So, the ancestors of Finns come from among all their neighbors — Germanic folks, Slavic folks, forest-loving Vikings, leftover Euskarans and Picts, Greeks and Hittites that got really badly lost, people like that. In contrast, the Finnish language is a legacy of the very first settlers of Finland, a bunch of primitive Siberian hunter-gatherers that wandered to Finland after the latest Ice Age ended some ten thousand years ago, happy that there was some place others hadn’t grasped yet. Those Siberians weren’t Slavs like Russians, not Germans like (uh) Germans, but Siberians (Fenno-Ugric guys; have your pick) pretty much unrelated to anyone else.

The surviving linguistic relatives of Finns consist of Estonians, Hungarians, Sami, and various minuscule tribes marooned in Siberia or stranded in the middle of legions of Russians. That explains why Finnish language is so difficult to learn: any two of Spanish, Kurdish, Russian, Bengali and English are closer to each other than any of them is to Finnish.

Those first Finns had their own language, and when other, more European settlers came, either marrying or slaughtering the first settlers the best they could, they adopted the old language.

▸ OBJECTIVE: Summarize the text on Finnish origins in two sentences. The records below come from an unrelated source.

▸ RECORDS SUPPLIED:
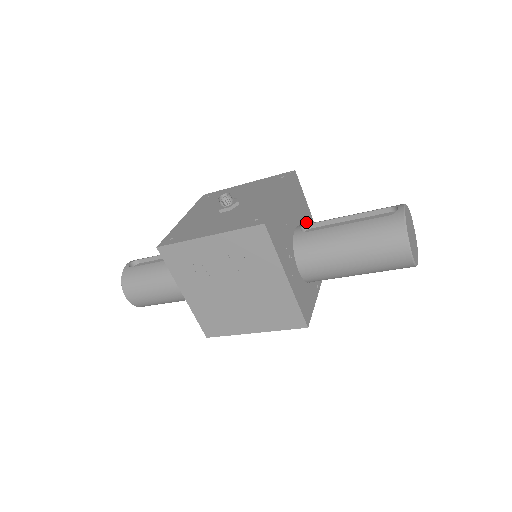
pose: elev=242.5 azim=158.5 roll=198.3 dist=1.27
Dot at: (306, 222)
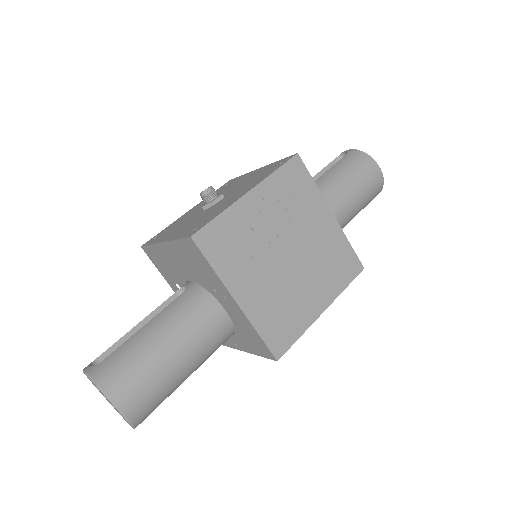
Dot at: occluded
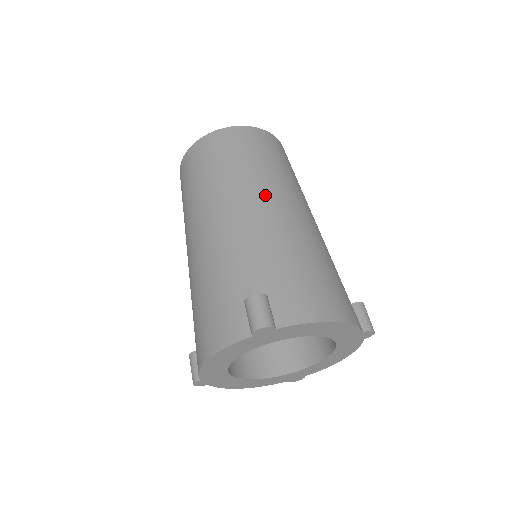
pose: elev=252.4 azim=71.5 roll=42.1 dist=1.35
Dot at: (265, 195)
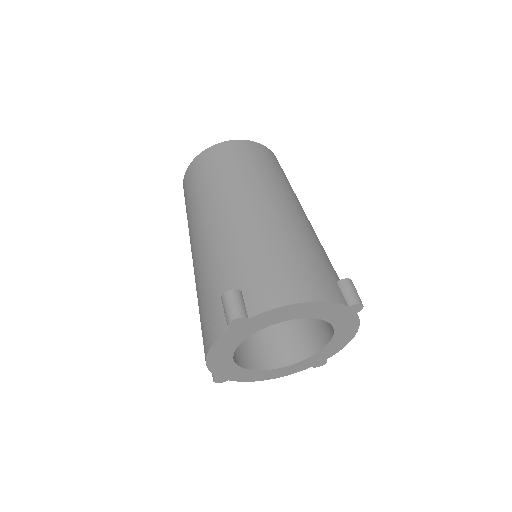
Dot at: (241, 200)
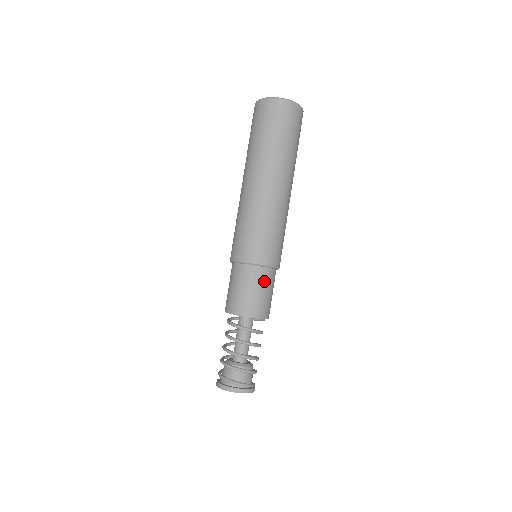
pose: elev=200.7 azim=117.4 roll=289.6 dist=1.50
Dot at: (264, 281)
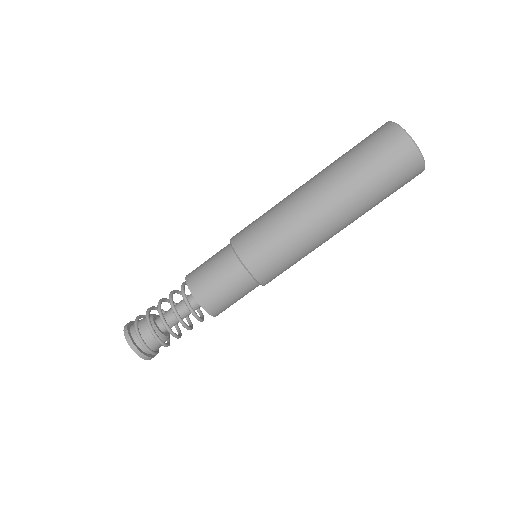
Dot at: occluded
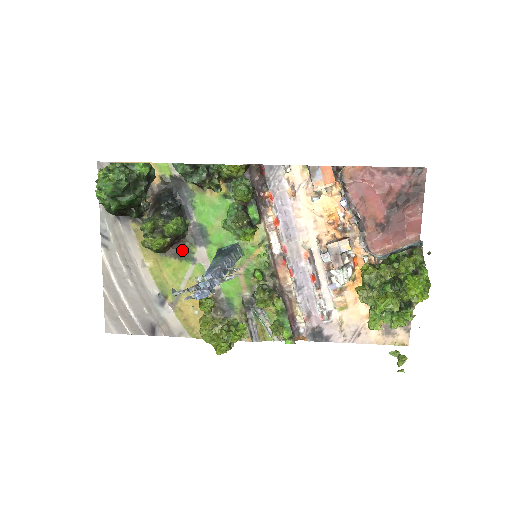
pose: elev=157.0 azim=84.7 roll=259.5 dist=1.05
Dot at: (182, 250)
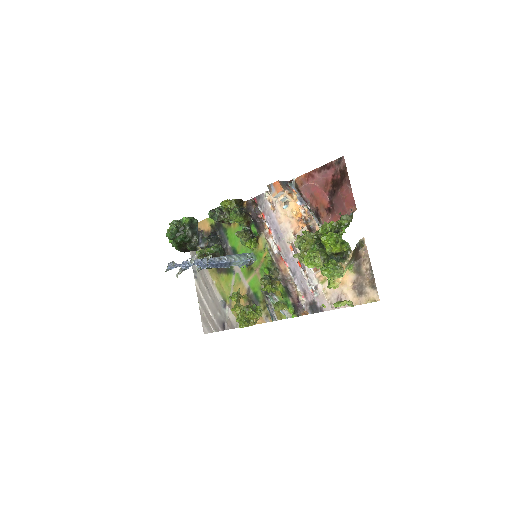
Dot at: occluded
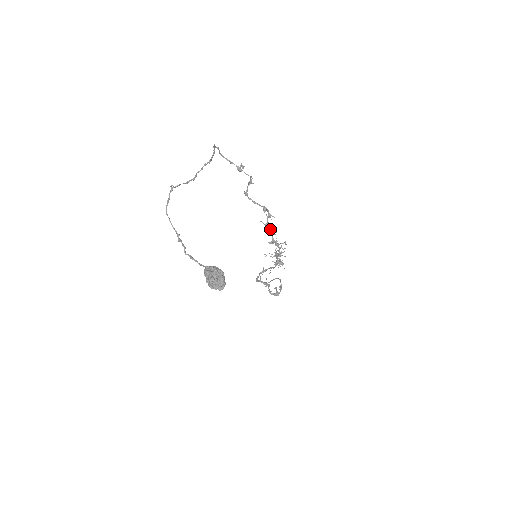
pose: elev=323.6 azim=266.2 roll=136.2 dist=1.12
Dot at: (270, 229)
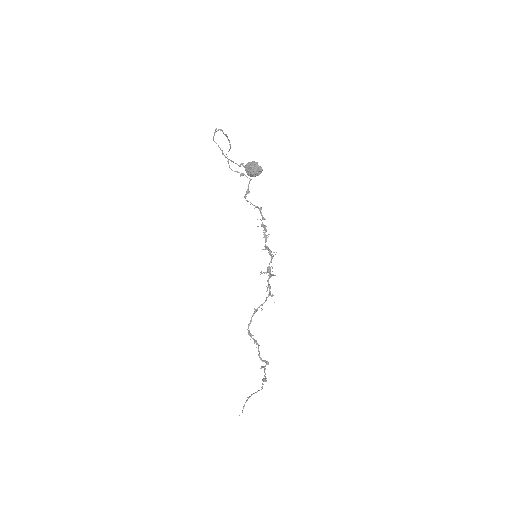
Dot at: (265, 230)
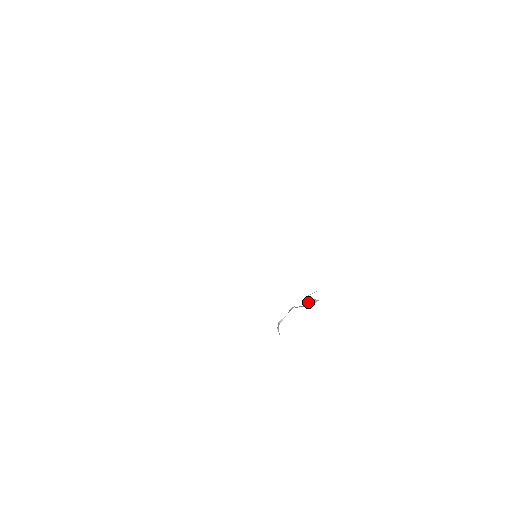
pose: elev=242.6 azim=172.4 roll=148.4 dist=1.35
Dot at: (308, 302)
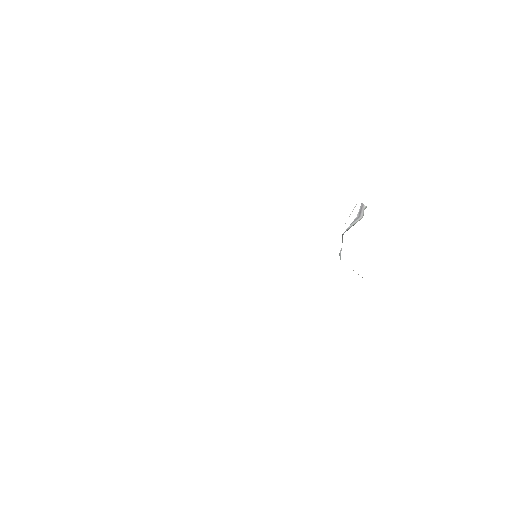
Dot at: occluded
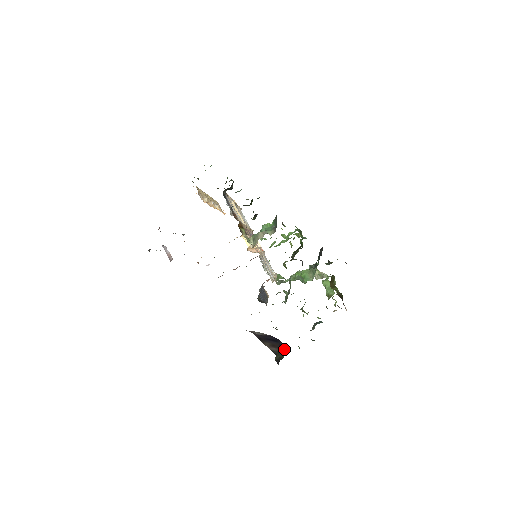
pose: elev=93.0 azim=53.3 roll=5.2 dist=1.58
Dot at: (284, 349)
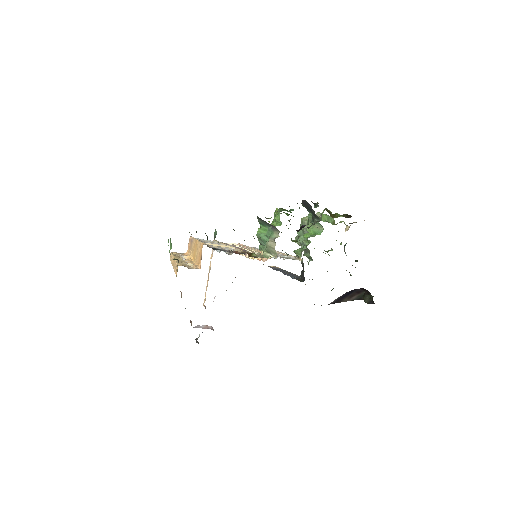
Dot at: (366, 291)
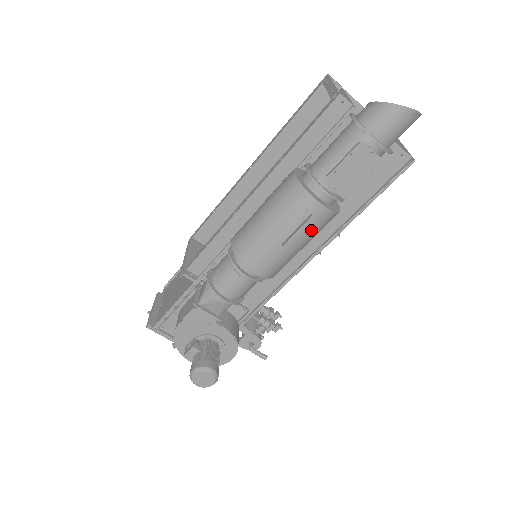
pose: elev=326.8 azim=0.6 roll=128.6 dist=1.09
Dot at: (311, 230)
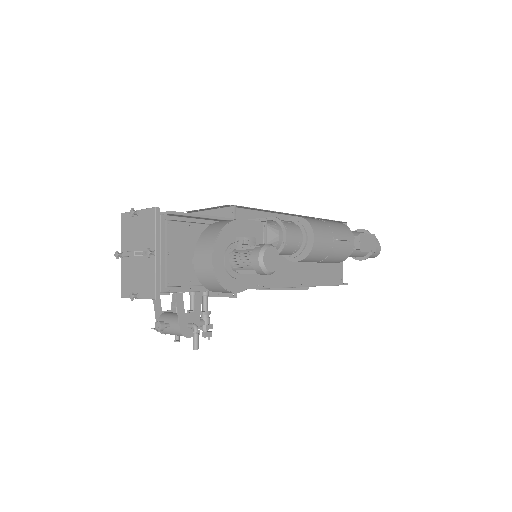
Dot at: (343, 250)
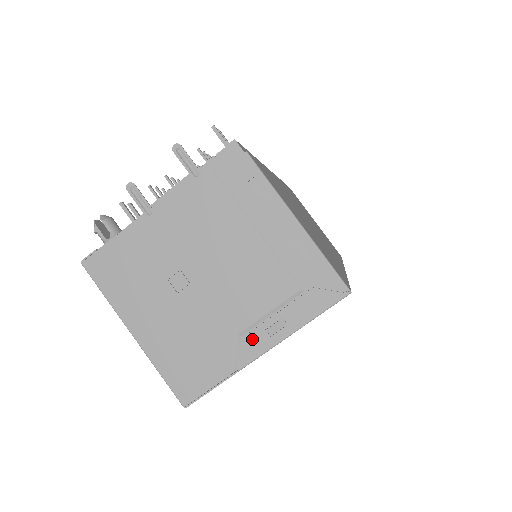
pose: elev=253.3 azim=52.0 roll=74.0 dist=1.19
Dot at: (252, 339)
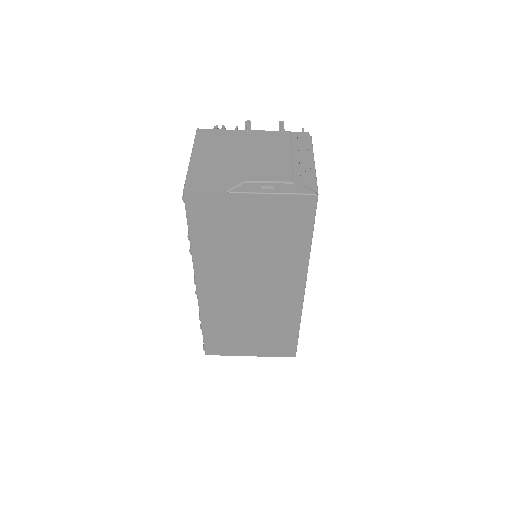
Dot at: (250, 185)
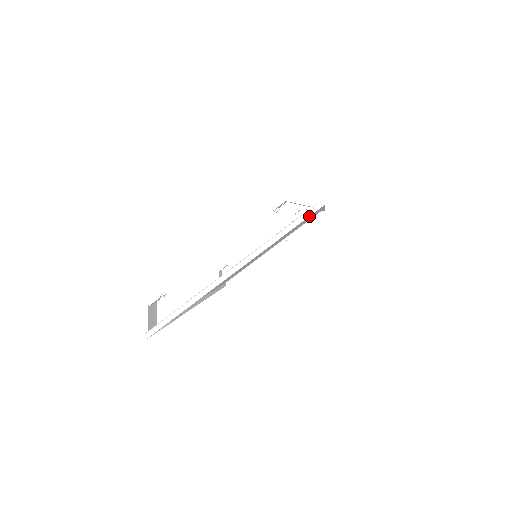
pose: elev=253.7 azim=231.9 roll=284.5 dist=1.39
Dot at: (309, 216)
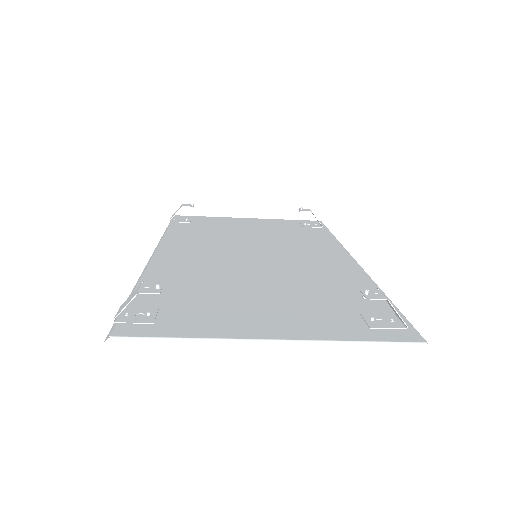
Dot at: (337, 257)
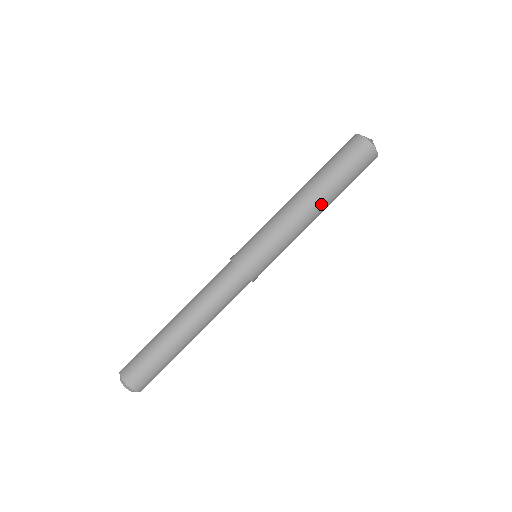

▸ THE OUTPUT: Finns descend from all their neighbors, but the Finnish language comes from Finland's first settlers, Siberian hunter-gatherers who arrived after the last Ice Age and were largely unrelated to anyone else, and later, more European settlers adopted that old language. The only surviving linguistic relatives of Finns are Estonians, Hungarians, Sami and a few small tribes in Siberia and Russia, which explains why Finnish is so difficult to learn.